_SUPPLIED MATERIAL_:
------------------------

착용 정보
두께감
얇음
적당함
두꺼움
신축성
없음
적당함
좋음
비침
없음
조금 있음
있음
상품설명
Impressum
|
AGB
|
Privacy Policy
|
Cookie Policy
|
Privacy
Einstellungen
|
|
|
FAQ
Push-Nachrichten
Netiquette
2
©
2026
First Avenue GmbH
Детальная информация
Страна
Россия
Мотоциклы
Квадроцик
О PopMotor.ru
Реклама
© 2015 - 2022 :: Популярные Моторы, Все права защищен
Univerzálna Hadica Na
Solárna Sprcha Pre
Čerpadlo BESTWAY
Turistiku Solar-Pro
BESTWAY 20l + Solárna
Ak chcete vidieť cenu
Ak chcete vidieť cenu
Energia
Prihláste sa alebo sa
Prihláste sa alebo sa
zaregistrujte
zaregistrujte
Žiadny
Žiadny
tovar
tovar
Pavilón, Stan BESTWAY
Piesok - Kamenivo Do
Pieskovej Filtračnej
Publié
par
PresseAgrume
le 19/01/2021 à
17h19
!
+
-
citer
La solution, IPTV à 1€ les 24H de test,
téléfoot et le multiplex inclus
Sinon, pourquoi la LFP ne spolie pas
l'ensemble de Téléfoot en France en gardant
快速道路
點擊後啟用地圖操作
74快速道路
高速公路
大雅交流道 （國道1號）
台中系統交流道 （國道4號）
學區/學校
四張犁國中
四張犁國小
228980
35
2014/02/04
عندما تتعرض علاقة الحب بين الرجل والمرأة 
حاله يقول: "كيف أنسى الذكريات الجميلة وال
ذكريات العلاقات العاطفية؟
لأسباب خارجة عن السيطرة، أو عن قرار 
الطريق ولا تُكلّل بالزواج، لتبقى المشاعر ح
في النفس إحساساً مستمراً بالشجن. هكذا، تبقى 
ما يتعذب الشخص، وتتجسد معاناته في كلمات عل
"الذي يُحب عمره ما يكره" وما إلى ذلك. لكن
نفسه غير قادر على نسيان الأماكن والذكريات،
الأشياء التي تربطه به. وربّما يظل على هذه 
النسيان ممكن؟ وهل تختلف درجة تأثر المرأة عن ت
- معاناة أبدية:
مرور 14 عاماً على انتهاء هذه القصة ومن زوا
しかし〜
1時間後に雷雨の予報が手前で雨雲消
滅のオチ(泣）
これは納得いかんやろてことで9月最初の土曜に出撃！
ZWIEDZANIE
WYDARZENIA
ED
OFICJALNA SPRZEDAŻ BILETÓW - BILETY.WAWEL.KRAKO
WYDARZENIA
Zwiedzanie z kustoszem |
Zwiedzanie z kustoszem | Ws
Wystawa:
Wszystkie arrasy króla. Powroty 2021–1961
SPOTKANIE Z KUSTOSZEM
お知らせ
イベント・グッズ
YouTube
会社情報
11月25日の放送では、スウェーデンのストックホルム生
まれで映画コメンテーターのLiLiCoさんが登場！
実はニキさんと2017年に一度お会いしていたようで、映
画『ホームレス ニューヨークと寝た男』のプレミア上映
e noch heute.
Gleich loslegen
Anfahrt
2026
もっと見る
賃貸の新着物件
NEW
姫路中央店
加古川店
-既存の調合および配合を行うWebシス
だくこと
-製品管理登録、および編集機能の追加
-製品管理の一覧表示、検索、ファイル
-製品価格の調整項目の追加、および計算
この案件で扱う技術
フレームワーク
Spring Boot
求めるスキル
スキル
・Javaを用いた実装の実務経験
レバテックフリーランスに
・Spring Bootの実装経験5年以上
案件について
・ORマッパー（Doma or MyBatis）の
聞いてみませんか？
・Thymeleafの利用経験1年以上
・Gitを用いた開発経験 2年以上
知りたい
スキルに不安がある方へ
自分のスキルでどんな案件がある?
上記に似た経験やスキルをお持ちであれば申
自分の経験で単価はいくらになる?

------------------------

_DESCRIPTION OF THE TASK_: Everything in the listing must be written out again without any change.

_YOUR RESPONSE_:
착용 정보
두께감
얇음
적당함
두꺼움
신축성
없음
적당함
좋음
비침
없음
조금 있음
있음
상품설명
Impressum
|
AGB
|
Privacy Policy
|
Cookie Policy
|
Privacy
Einstellungen
|
|
|
FAQ
Push-Nachrichten
Netiquette
2
©
2026
First Avenue GmbH
Детальная информация
Страна
Россия
Мотоциклы
Квадроцик
О PopMotor.ru
Реклама
© 2015 - 2022 :: Популярные Моторы, Все права защищен
Univerzálna Hadica Na
Solárna Sprcha Pre
Čerpadlo BESTWAY
Turistiku Solar-Pro
BESTWAY 20l + Solárna
Ak chcete vidieť cenu
Ak chcete vidieť cenu
Energia
Prihláste sa alebo sa
Prihláste sa alebo sa
zaregistrujte
zaregistrujte
Žiadny
Žiadny
tovar
tovar
Pavilón, Stan BESTWAY
Piesok - Kamenivo Do
Pieskovej Filtračnej
Publié
par
PresseAgrume
le 19/01/2021 à
17h19
!
+
-
citer
La solution, IPTV à 1€ les 24H de test,
téléfoot et le multiplex inclus
Sinon, pourquoi la LFP ne spolie pas
l'ensemble de Téléfoot en France en gardant
快速道路
點擊後啟用地圖操作
74快速道路
高速公路
大雅交流道 （國道1號）
台中系統交流道 （國道4號）
學區/學校
四張犁國中
四張犁國小
228980
35
2014/02/04
عندما تتعرض علاقة الحب بين الرجل والمرأة 
حاله يقول: "كيف أنسى الذكريات الجميلة وال
ذكريات العلاقات العاطفية؟
لأسباب خارجة عن السيطرة، أو عن قرار 
الطريق ولا تُكلّل بالزواج، لتبقى المشاعر ح
في النفس إحساساً مستمراً بالشجن. هكذا، تبقى 
ما يتعذب الشخص، وتتجسد معاناته في كلمات عل
"الذي يُحب عمره ما يكره" وما إلى ذلك. لكن
نفسه غير قادر على نسيان الأماكن والذكريات،
الأشياء التي تربطه به. وربّما يظل على هذه 
النسيان ممكن؟ وهل تختلف درجة تأثر المرأة عن ت
- معاناة أبدية:
مرور 14 عاماً على انتهاء هذه القصة ومن زوا
しかし〜
1時間後に雷雨の予報が手前で雨雲消
滅のオチ(泣）
これは納得いかんやろてことで9月最初の土曜に出撃！
ZWIEDZANIE
WYDARZENIA
ED
OFICJALNA SPRZEDAŻ BILETÓW - BILETY.WAWEL.KRAKO
WYDARZENIA
Zwiedzanie z kustoszem |
Zwiedzanie z kustoszem | Ws
Wystawa:
Wszystkie arrasy króla. Powroty 2021–1961
SPOTKANIE Z KUSTOSZEM
お知らせ
イベント・グッズ
YouTube
会社情報
11月25日の放送では、スウェーデンのストックホルム生
まれで映画コメンテーターのLiLiCoさんが登場！
実はニキさんと2017年に一度お会いしていたようで、映
画『ホームレス ニューヨークと寝た男』のプレミア上映
e noch heute.
Gleich loslegen
Anfahrt
2026
もっと見る
賃貸の新着物件
NEW
姫路中央店
加古川店
-既存の調合および配合を行うWebシス
だくこと
-製品管理登録、および編集機能の追加
-製品管理の一覧表示、検索、ファイル
-製品価格の調整項目の追加、および計算
この案件で扱う技術
フレームワーク
Spring Boot
求めるスキル
スキル
・Javaを用いた実装の実務経験
レバテックフリーランスに
・Spring Bootの実装経験5年以上
案件について
・ORマッパー（Doma or MyBatis）の
聞いてみませんか？
・Thymeleafの利用経験1年以上
・Gitを用いた開発経験 2年以上
知りたい
スキルに不安がある方へ
自分のスキルでどんな案件がある?
上記に似た経験やスキルをお持ちであれば申
自分の経験で単価はいくらになる?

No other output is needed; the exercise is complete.